- GIVEN DATA -
^^^^^^^^^^^^^^^^

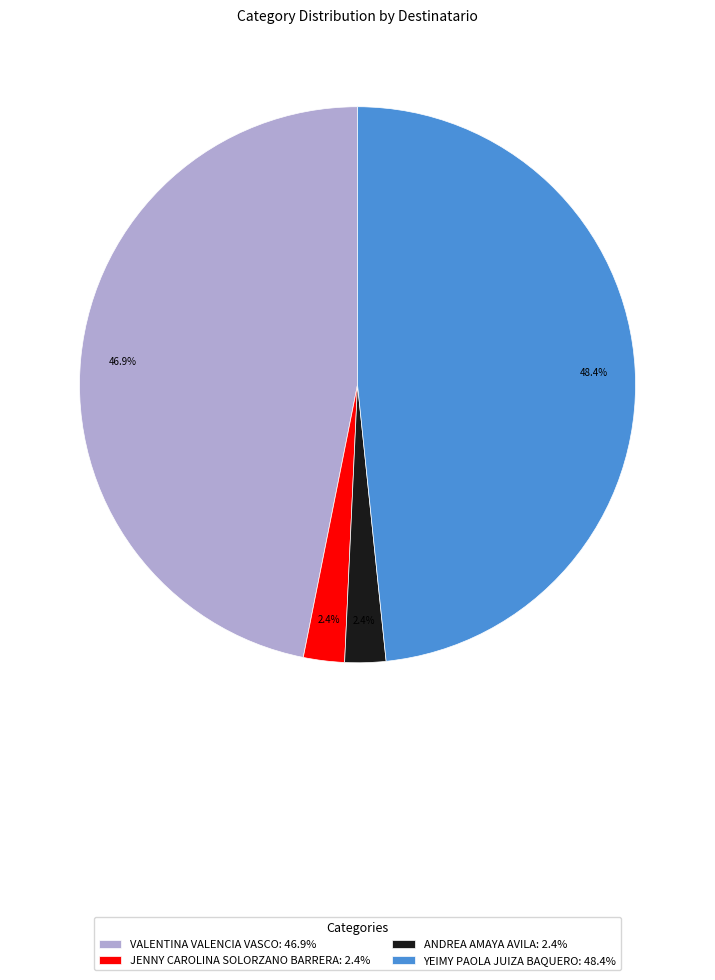

To the nearest percent, what is the combined percentage of VALENTINA VALENCIA VASCO and JENNY CAROLINA SOLORZANO BARRERA?

49%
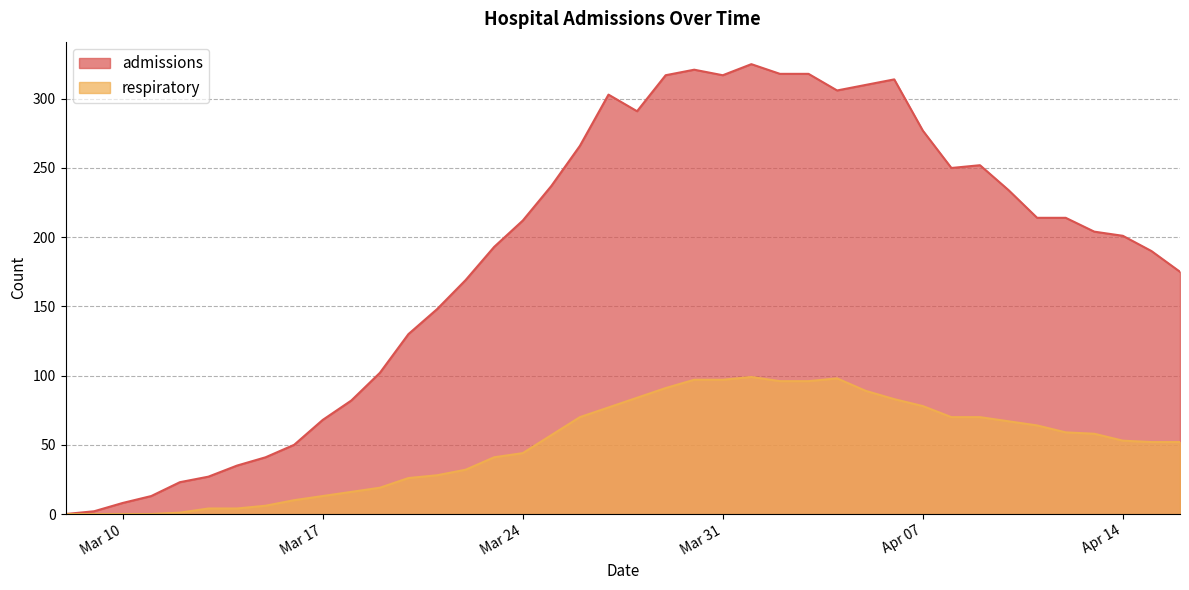

How many lines are shown in the chart?

2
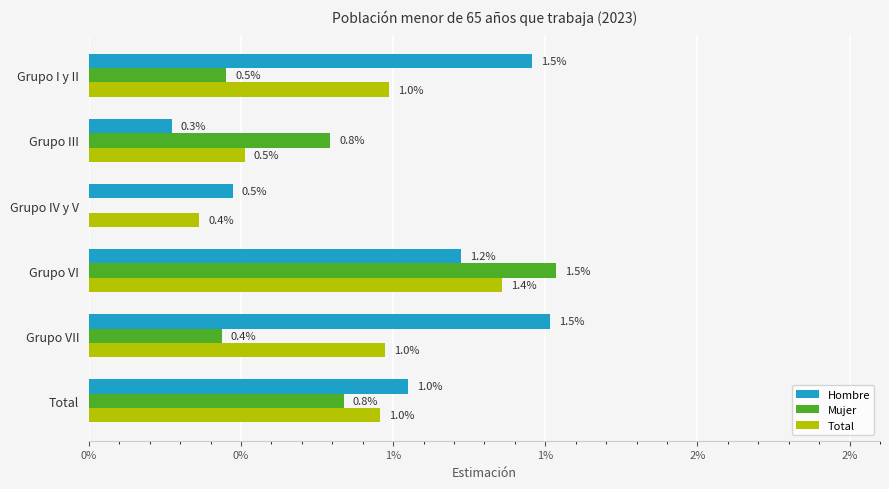

What are all the series names shown in the legend?

Hombre, Mujer, Total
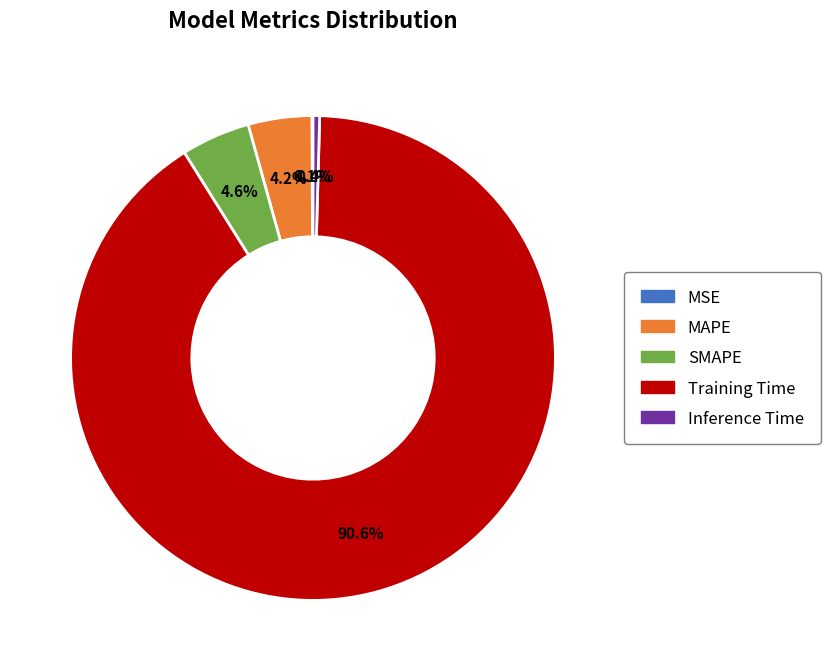

Which category has the biggest portion of the pie?

Training Time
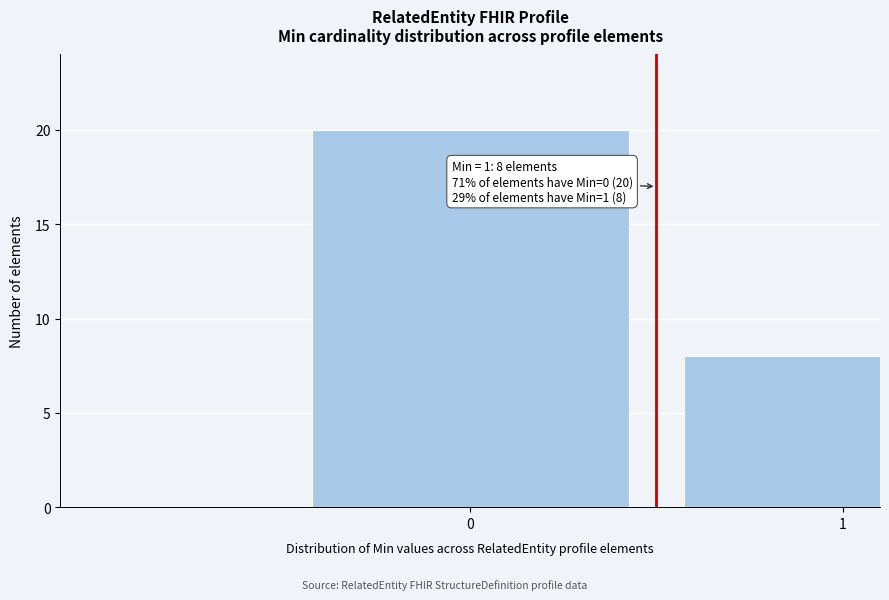

Reading right to left, transcribe all the data shown in this chart.

1=8	0=20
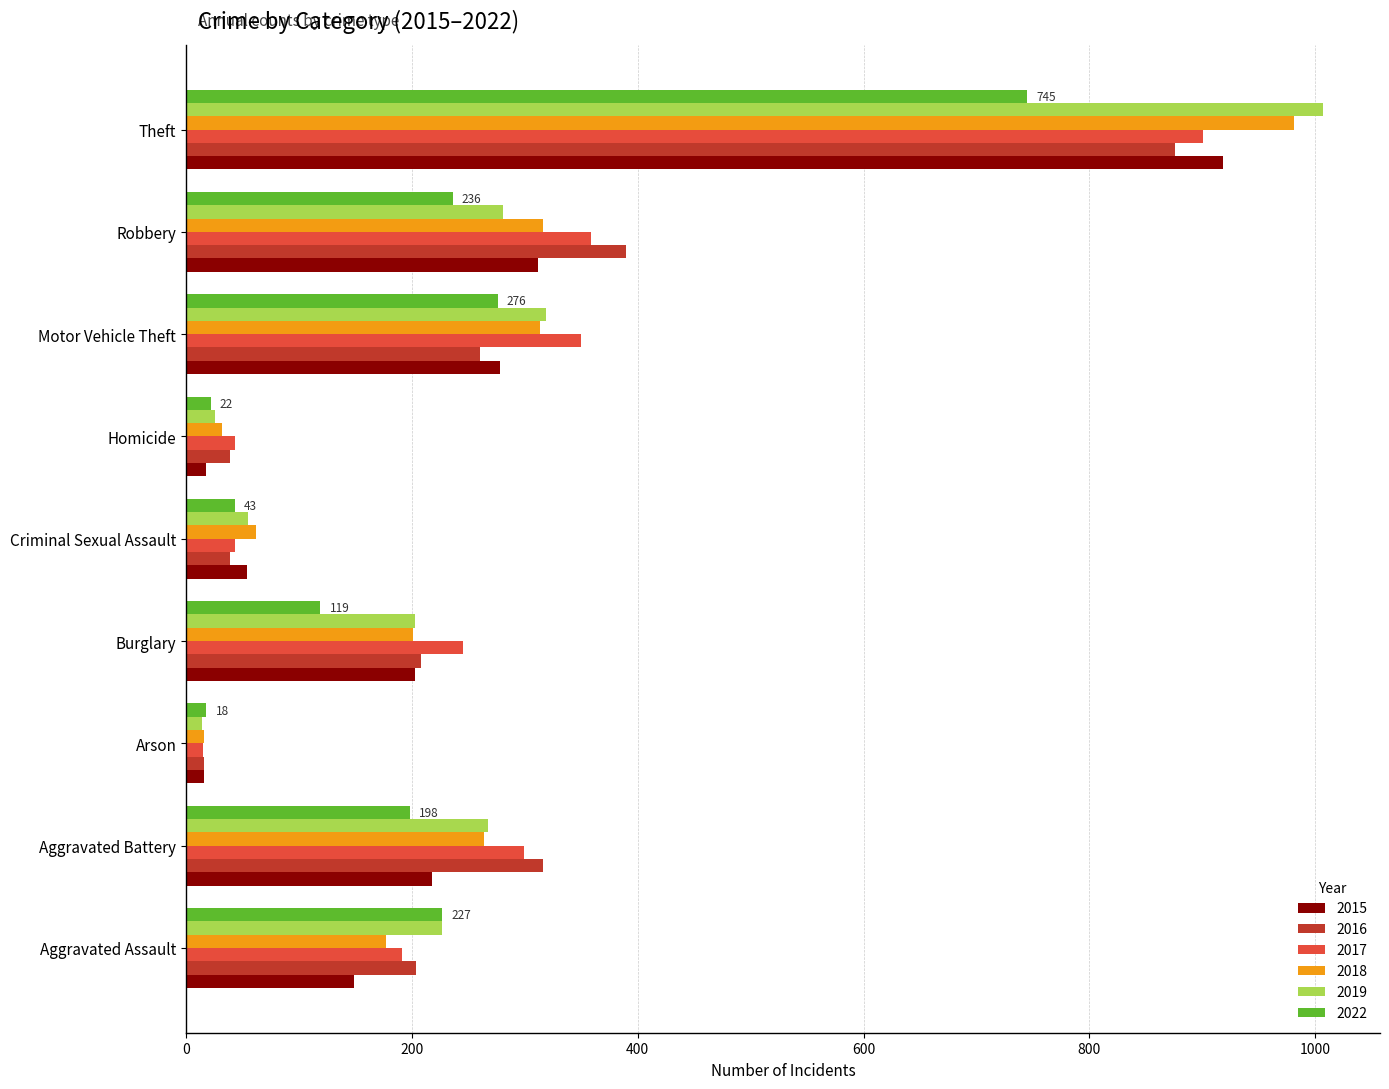

Read the 2015 value at Robbery.

312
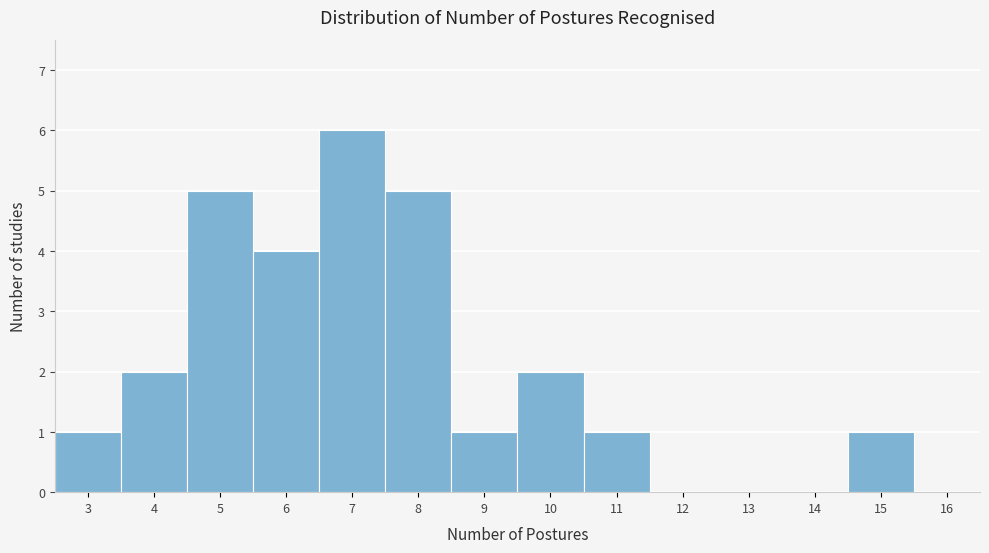

How tall is the bar that spans 7.5 to 8.5 on the x-axis? The values are not printed on the chart, so give them approximately, as read against the axis.

5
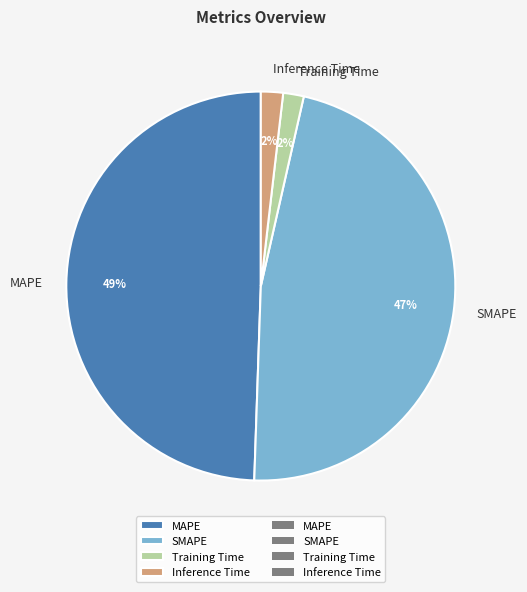

Is it true that Training Time is 2% of the pie?

True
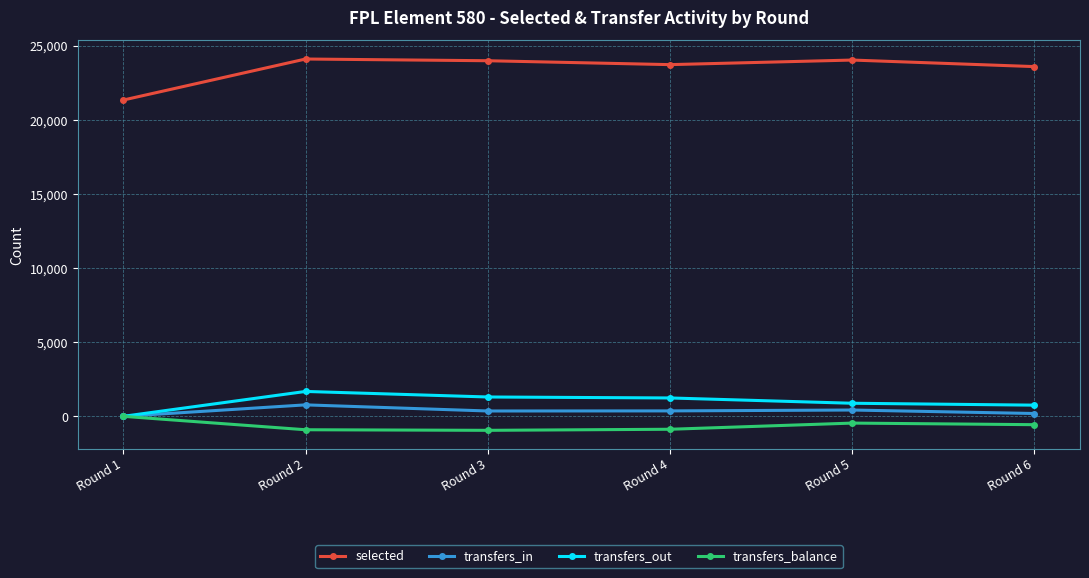

How many lines are shown in the chart?

4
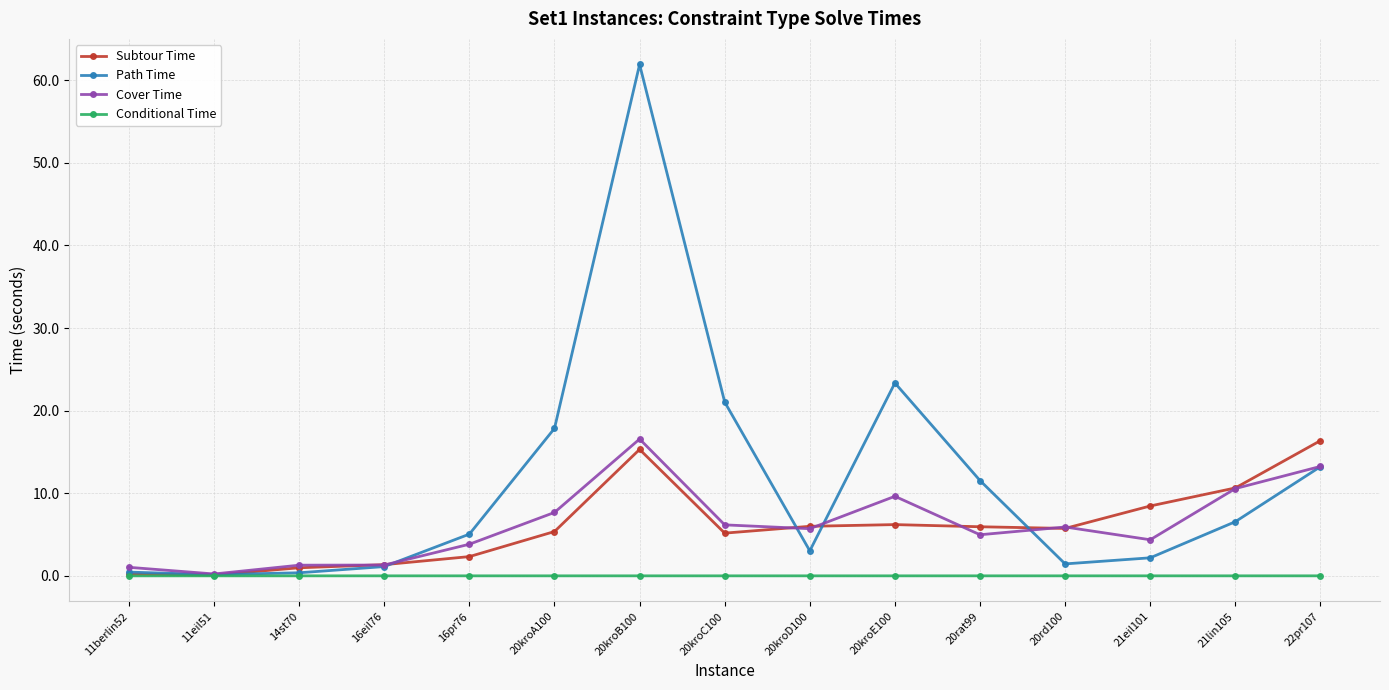

Count the number of data series in this chart.

4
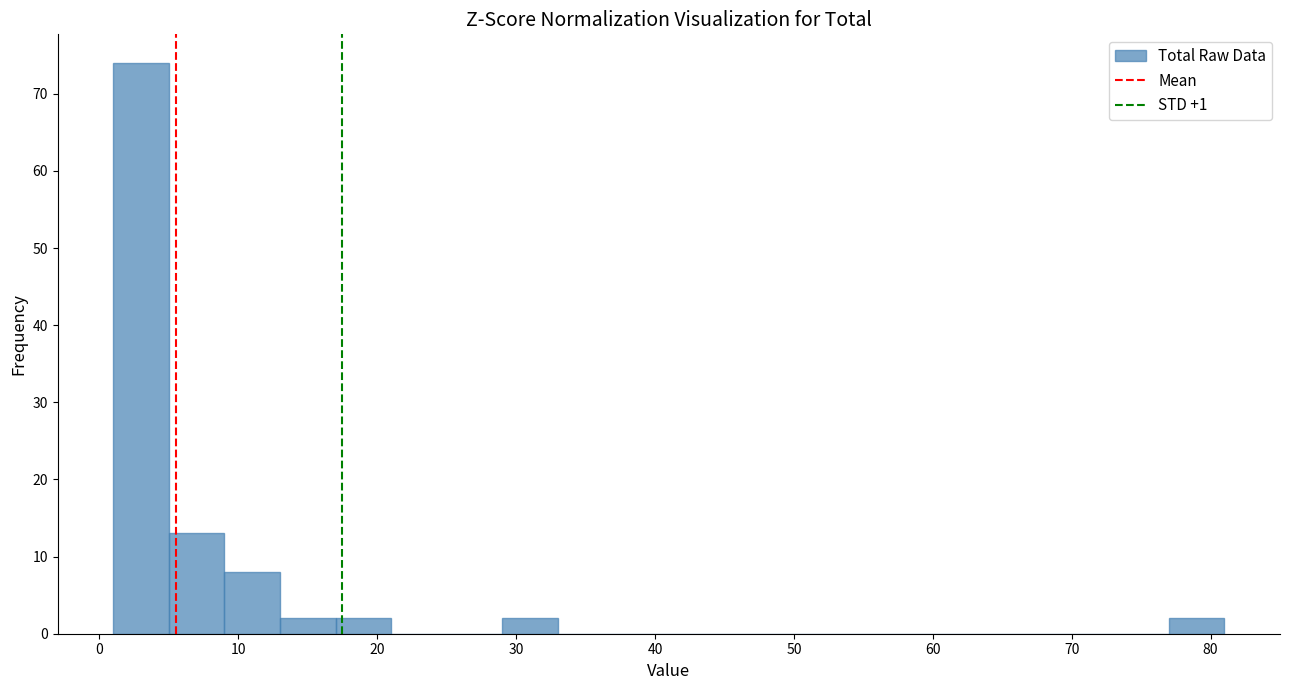

Reading left to right, list every bar in this chart as the range it spans on the x-axis followed by its height. The values are not printed on the chart, so give them approximately, as read against the axis.

1 to 5: 74
5 to 9: 13
9 to 13: 8
13 to 17: 2
17 to 21: 2
21 to 25: 0
25 to 29: 0
29 to 33: 2
33 to 37: 0
37 to 41: 0
41 to 45: 0
45 to 49: 0
49 to 53: 0
53 to 57: 0
57 to 61: 0
61 to 65: 0
65 to 69: 0
69 to 73: 0
73 to 77: 0
77 to 81: 2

^^^^^^^^^^^^^^^^

Return the entire listing above line for line, leaving out the pictures and changing nothing else.

- RESULT OF THE EXERCISE -
To the nearest percent, what is the combined percentage of VALENTINA VALENCIA VASCO and JENNY CAROLINA SOLORZANO BARRERA?

49%

How many lines are shown in the chart?

2

What are all the series names shown in the legend?

Hombre, Mujer, Total

Which category has the biggest portion of the pie?

Training Time

Reading right to left, transcribe all the data shown in this chart.

1=8	0=20

Read the 2015 value at Robbery.

312

How tall is the bar that spans 7.5 to 8.5 on the x-axis? The values are not printed on the chart, so give them approximately, as read against the axis.

5

Is it true that Training Time is 2% of the pie?

True

How many lines are shown in the chart?

4

Count the number of data series in this chart.

4

Reading left to right, list every bar in this chart as the range it spans on the x-axis followed by its height. The values are not printed on the chart, so give them approximately, as read against the axis.

1 to 5: 74
5 to 9: 13
9 to 13: 8
13 to 17: 2
17 to 21: 2
21 to 25: 0
25 to 29: 0
29 to 33: 2
33 to 37: 0
37 to 41: 0
41 to 45: 0
45 to 49: 0
49 to 53: 0
53 to 57: 0
57 to 61: 0
61 to 65: 0
65 to 69: 0
69 to 73: 0
73 to 77: 0
77 to 81: 2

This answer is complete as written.